Kalpana believes each period is interesting in its own right for a filmmaker, but registers her displeasure with the state of films today. “It’s not even escapism, it’s something worse. There are of course interesting films that have come through, but no one wants to highlight rural India, and everyone feels content with comedies. Even if you talk about a Vicky Donor or a Tere Bin Laden, it has the entire thread of comedy. If they were made with a serious tone, would they have been able to garner that audience? I doubt it.”

“Today’s filmmakers don’t have any connect with rural India, with history or geography or the heartbeat of the country. Unless you go, travel and get creatively aroused nothing will change. If you are sitting in your ivory towers in your cities, you are way, way away from what is truly India.”

Accompanying Bhupen on his travels opened Kalpana up to the realities of the country; and they inevitably found a way into her films. Even though she has never had the success Rudaali did, Kalpana says she will continue to make cinema she believes in, no matter how hard it proves.

“I don’t get swayed by failure or success. No doubt when you are successful it’s a wonderful high but it doesn’t mean, if your work has failed, that you are a failure. That I learnt from Bhupen, that you have to believe in your creativity, you have to have faith in what you stand for,” she says.

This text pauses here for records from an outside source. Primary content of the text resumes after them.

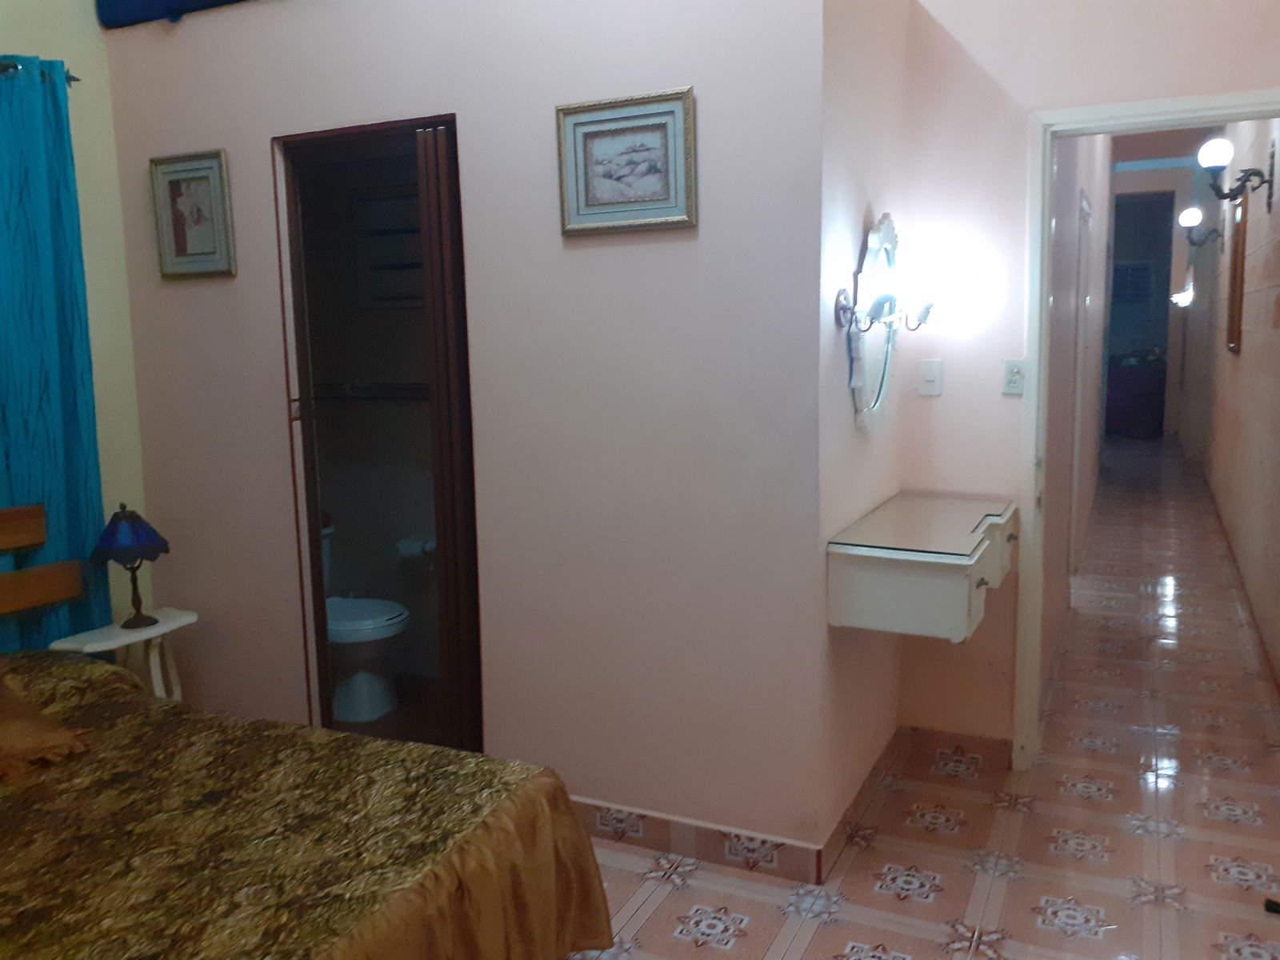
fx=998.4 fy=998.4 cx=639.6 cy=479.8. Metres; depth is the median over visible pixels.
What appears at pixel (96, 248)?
left wall
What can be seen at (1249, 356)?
hallway wall
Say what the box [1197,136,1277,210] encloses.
wall sconce
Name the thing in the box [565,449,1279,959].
floor
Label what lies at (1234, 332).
hallway picture
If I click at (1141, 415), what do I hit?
cabinet
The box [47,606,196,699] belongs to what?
nightstand
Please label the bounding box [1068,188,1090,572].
hallway door
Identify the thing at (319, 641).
bathroom doorway
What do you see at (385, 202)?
louvered window
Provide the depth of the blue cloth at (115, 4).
3.18 m
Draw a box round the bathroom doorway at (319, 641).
[271,112,479,751]
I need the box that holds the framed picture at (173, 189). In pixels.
[148,148,235,278]
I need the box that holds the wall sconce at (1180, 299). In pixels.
[1170,280,1194,306]
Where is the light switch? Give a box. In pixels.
[918,358,943,395]
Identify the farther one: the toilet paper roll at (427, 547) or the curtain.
the toilet paper roll at (427, 547)
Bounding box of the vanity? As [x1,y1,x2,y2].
[826,489,1017,640]
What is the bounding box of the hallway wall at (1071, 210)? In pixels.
[1038,127,1114,700]
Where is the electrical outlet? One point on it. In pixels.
(1014, 380)
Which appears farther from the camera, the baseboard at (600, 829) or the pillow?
the baseboard at (600, 829)
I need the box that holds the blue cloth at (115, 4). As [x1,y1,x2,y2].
[95,0,249,26]
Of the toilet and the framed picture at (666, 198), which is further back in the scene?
the toilet
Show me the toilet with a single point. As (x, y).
(364, 676)
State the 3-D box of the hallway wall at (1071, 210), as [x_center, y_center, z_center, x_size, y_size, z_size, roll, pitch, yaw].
[2.752,-1.180,6.239,0.137,3.375,6.968,3,9,26]
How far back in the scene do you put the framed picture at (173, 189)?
3.28 m
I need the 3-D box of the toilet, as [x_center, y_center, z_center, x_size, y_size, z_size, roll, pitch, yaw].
[-1.230,0.559,3.985,0.717,0.708,0.445,3,9,26]
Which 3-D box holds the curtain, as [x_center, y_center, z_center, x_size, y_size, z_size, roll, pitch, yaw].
[-1.991,-0.118,2.853,0.106,2.219,0.991,3,9,26]
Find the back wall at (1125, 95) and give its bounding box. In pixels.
[895,0,1279,759]
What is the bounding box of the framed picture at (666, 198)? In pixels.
[556,86,696,235]
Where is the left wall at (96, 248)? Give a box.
[0,0,151,639]
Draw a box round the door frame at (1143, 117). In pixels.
[1013,88,1279,771]
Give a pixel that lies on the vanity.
(867, 579)
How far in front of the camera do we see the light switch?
3.26 m
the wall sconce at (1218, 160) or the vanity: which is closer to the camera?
the vanity
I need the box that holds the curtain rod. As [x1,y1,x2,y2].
[0,57,79,82]
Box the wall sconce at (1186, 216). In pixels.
[1179,206,1223,248]
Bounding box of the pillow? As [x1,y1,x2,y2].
[0,670,95,790]
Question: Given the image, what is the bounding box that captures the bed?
[0,508,615,959]
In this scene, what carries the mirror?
attached to the side wall at (846, 418)
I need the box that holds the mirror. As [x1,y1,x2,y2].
[841,213,902,433]
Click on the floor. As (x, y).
(849, 880)
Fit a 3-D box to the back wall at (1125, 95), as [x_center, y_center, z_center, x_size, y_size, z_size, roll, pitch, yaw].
[1.495,-0.540,3.044,1.375,3.023,0.121,3,9,26]
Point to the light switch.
(934, 370)
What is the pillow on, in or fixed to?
on the bed
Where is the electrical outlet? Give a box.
[1001,359,1026,394]
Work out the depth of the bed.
1.98 m
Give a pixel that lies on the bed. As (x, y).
(462, 842)
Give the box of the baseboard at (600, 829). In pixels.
[568,794,823,884]
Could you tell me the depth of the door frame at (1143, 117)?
3.13 m
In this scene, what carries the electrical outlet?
attached to the back wall at (1125, 95)
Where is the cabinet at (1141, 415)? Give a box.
[1104,356,1166,438]
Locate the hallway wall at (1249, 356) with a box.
[1193,117,1279,693]
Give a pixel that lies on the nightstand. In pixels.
(166, 627)
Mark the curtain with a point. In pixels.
(70, 429)
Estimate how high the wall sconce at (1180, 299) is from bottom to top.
0.269 m
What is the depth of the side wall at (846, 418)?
2.76 m
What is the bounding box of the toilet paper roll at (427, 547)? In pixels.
[396,533,437,564]
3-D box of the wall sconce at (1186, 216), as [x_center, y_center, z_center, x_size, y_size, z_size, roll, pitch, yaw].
[4.638,-2.085,8.268,0.304,0.319,0.185,3,9,26]
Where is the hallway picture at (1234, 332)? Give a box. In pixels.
[1225,192,1247,354]
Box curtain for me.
[0,52,111,646]
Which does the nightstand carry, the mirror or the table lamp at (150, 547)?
the table lamp at (150, 547)
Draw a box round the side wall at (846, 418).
[816,0,911,860]
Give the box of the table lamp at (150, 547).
[88,503,170,628]
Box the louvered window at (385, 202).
[352,184,424,308]
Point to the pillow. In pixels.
(62, 735)
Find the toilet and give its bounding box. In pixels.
[324,524,411,724]
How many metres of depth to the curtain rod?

A self-declared workaholic, Kalpana always found it difficult to handle lean periods. Her cure, which she discovered during Bhupen’s lifetime and continues to use till date, has been to immerse herself in popularising him. “I truly devoted myself fully to Bhupen’s work. I took it on as a second option. It was not just managing his shows. I started giving a creative format to his shows. We would travel all over and all the non-Assamese, non-Bengali areas where he would sing, I would narrate the incident that made him write the particular song… I spent 30 years with him having his programmes done abroad, across the United States, the U.K., Canada, and he really spread out in those 30 years. It hurts when people claim that I took him away, commercialised him and whipped him till he died. It wasn’t like that and I will see to it that he is not remembered in musical history as an Assamese. He has to go down as one of the greats of the world.”